Aan de Voorzitter van de Tweede Kamer der Staten-Generaal
Den Haag, 4 december 2020
Naar aanleiding van de aangenomen motie van het lid van Eijs (D66; Kamerstuk 32 757, nr. 164) waarin wordt opgeroepen om de Kamer na implementatie te informeren over de Nederlandse
invulling van de Smart Readiness Indicator (SRI), zend ik u hierbij een reactie.
De Smart Readiness Indicator (SRI)
Op 14 oktober jl. heeft de Europese Commissie een gedelegeerde handeling vastgesteld
ter aanvulling van de Europese richtlijn voor de energieprestatie van gebouwen (EPBD).
Het bevat een facultatieve regeling met daarin een indicator die de mate van gereedheid
van gebouwen voor slimme toepassingen waardeert, de zogenaamde Smart Readiness Indicator
(SRI). De SRI waardeert gebouwen op drie functies: interactie van het gebouw met de
gebruikers, interactie van het gebouw met het energienet en energie-efficiëntie van
het gebouw. Ook stimuleert de SRI de bewustwording over slimme bouwtechnologie. De
gedelegeerde handeling stelt het niet verplicht om de SRI te implementeren voor gebouwen.
Het is vooralsnog een optioneel instrument.
Formele testfase
De gedelegeerde handeling biedt EU-lidstaten wel de mogelijkheid om een formele testfase
te starten met de SRI. Dit is een laagdrempelige manier om ervaring op te doen met
de SRI en om vervolgens te bepalen in hoeverre de indicator van toegevoegde waarde
is. Er kan bijvoorbeeld ervaring worden opgedaan met het type gebouwen dat mogelijk
baat heeft bij een SRI, hoe de SRI het beste ingevuld kan worden door marktpartijen
en hoe de berekeningsmethodiek werkt in de praktijk. Lidstaten kunnen een formele
testfase naar eigen inzicht en tijdsduur inrichten vanaf oktober 2020. De Commissie
heeft aangegeven de SRI in 2026 te evalueren. De resultaten van testfases en de eerste
ervaringen met de toepassing van de SRI in EU-lidstaten zijn hierbij essentieel. Op
basis van de evaluatie beslist de Commissie vervolgens of er nieuwe wetsvoorstellen
nodig zijn.
Nederlandse invulling
In toenemende mate maken gebouwen gebruik van slimme technologie, ook in Nederland.

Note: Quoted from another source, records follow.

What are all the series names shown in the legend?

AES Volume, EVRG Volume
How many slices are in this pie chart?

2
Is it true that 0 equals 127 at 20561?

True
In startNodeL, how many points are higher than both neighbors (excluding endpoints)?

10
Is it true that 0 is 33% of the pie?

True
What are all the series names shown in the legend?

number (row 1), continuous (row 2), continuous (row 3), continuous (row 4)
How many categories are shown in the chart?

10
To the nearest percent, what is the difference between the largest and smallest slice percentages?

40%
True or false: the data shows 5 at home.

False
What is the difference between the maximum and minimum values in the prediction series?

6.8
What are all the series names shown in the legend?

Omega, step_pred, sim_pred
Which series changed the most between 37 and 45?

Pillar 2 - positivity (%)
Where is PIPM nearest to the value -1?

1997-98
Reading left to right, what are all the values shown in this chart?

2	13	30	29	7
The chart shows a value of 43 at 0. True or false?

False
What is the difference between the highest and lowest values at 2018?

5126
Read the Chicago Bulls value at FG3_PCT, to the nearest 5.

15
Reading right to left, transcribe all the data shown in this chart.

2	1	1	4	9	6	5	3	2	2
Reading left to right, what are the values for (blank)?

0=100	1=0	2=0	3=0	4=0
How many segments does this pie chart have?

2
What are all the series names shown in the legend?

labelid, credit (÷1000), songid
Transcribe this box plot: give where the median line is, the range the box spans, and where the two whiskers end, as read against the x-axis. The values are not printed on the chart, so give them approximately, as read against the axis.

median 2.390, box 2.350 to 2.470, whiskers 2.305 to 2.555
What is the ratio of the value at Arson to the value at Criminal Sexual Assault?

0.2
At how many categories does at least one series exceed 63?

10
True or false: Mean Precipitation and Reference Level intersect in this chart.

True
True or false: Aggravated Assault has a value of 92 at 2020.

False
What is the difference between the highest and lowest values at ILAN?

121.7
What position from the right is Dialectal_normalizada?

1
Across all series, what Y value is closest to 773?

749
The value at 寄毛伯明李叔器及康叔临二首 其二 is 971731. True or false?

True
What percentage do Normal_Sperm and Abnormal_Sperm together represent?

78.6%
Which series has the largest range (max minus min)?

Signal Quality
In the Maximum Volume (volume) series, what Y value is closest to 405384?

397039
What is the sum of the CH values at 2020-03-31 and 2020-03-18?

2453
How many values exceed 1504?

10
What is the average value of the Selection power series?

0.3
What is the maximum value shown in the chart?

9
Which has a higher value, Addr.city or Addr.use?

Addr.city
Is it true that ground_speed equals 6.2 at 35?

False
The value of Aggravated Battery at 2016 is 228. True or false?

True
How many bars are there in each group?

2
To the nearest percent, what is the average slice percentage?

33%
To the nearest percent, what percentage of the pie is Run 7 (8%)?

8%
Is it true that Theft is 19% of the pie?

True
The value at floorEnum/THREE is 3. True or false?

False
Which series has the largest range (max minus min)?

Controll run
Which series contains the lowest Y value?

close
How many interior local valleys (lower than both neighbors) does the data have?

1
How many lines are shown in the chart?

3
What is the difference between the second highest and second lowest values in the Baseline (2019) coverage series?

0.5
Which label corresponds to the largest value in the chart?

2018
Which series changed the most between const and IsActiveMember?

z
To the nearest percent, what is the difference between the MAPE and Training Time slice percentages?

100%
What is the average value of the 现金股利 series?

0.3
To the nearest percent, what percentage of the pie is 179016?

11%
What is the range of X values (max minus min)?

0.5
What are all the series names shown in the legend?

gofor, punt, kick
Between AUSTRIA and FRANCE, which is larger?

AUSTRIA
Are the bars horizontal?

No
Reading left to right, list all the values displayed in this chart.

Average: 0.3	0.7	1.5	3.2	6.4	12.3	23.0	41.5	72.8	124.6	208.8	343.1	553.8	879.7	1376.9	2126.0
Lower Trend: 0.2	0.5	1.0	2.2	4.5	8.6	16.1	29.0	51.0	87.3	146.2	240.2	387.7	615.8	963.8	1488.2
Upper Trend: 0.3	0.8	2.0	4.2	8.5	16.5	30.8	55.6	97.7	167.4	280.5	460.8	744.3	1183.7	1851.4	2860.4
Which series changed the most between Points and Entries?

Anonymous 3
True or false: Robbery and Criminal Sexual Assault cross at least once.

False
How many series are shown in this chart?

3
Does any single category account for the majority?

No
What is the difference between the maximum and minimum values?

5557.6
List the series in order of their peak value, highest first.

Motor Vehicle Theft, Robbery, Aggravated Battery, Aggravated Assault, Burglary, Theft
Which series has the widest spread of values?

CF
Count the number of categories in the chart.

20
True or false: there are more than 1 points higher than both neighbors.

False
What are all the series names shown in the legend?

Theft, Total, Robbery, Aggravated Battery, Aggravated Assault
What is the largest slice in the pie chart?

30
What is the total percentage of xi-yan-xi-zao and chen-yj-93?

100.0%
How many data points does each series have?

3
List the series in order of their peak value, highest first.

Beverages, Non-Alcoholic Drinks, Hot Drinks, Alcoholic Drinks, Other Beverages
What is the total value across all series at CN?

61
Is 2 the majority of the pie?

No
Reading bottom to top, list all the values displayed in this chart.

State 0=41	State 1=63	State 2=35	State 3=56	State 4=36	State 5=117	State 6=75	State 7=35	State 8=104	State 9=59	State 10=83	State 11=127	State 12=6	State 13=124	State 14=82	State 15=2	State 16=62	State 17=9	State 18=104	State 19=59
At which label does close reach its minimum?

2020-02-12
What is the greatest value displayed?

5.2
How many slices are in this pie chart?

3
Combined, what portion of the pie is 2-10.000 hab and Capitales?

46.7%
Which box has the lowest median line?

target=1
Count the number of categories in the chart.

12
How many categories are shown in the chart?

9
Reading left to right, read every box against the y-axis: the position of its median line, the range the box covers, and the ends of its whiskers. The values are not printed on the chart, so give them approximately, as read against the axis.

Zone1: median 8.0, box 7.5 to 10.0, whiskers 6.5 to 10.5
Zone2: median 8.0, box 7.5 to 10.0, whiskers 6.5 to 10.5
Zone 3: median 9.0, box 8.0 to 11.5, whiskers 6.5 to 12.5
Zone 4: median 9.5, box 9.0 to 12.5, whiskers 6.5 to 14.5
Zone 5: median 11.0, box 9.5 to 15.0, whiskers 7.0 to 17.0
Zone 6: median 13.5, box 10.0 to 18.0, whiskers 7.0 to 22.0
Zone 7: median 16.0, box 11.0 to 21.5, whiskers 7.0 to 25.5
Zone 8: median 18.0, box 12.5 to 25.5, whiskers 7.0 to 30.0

Ik ben dan ook voornemens om op verzoek van marktpartijen een formele testfase met
de SRI in Nederland te faciliteren. Onder faciliteren versta ik het informeren van
de Commissie en het geven van advies over de invulling van de testfase in relatie
tot andere verplichtingen in de EPBD. Gedurende de testfase zal de overheid kennis
uitwisselen met andere lidstaten. Aan het einde van de testfase begeleid de overheid
een evaluatie op basis van ervaringen en gegevens die de betrokken partijen verzamelen
tijdens het project. Ook stelt de overheid een eindrapportage op voor de Commissie
samen met de deelnemers. Marktpartijen worden geacht de testfase in te richten in
samenspraak met de overheid. Ze dienen een projectvoorstel te doen, het project uit
te voeren en te begeleiden op eigen kosten. Gedurende de testfase verzamelen de betrokken
partijen relevante gegevens. Deze gegevens stellen ze beschikbaar voor het opstellen
van de eindrapportage voor de Commissie. Ook wordt verwacht dat de betrokken partijen
bereid zijn om hun kennis en ervaring te delen met derden.
Kortom, via een formele testfase op verzoek van marktpartijen tracht ik invulling
te geven aan de SRI. Op deze wijze wordt de gedelegeerde handeling dan geïmplementeerd
in Nederland. Marktpartijen die interesse hebben in het doen van een formele testfase
kunnen zich aanmelden via de RVO-website1.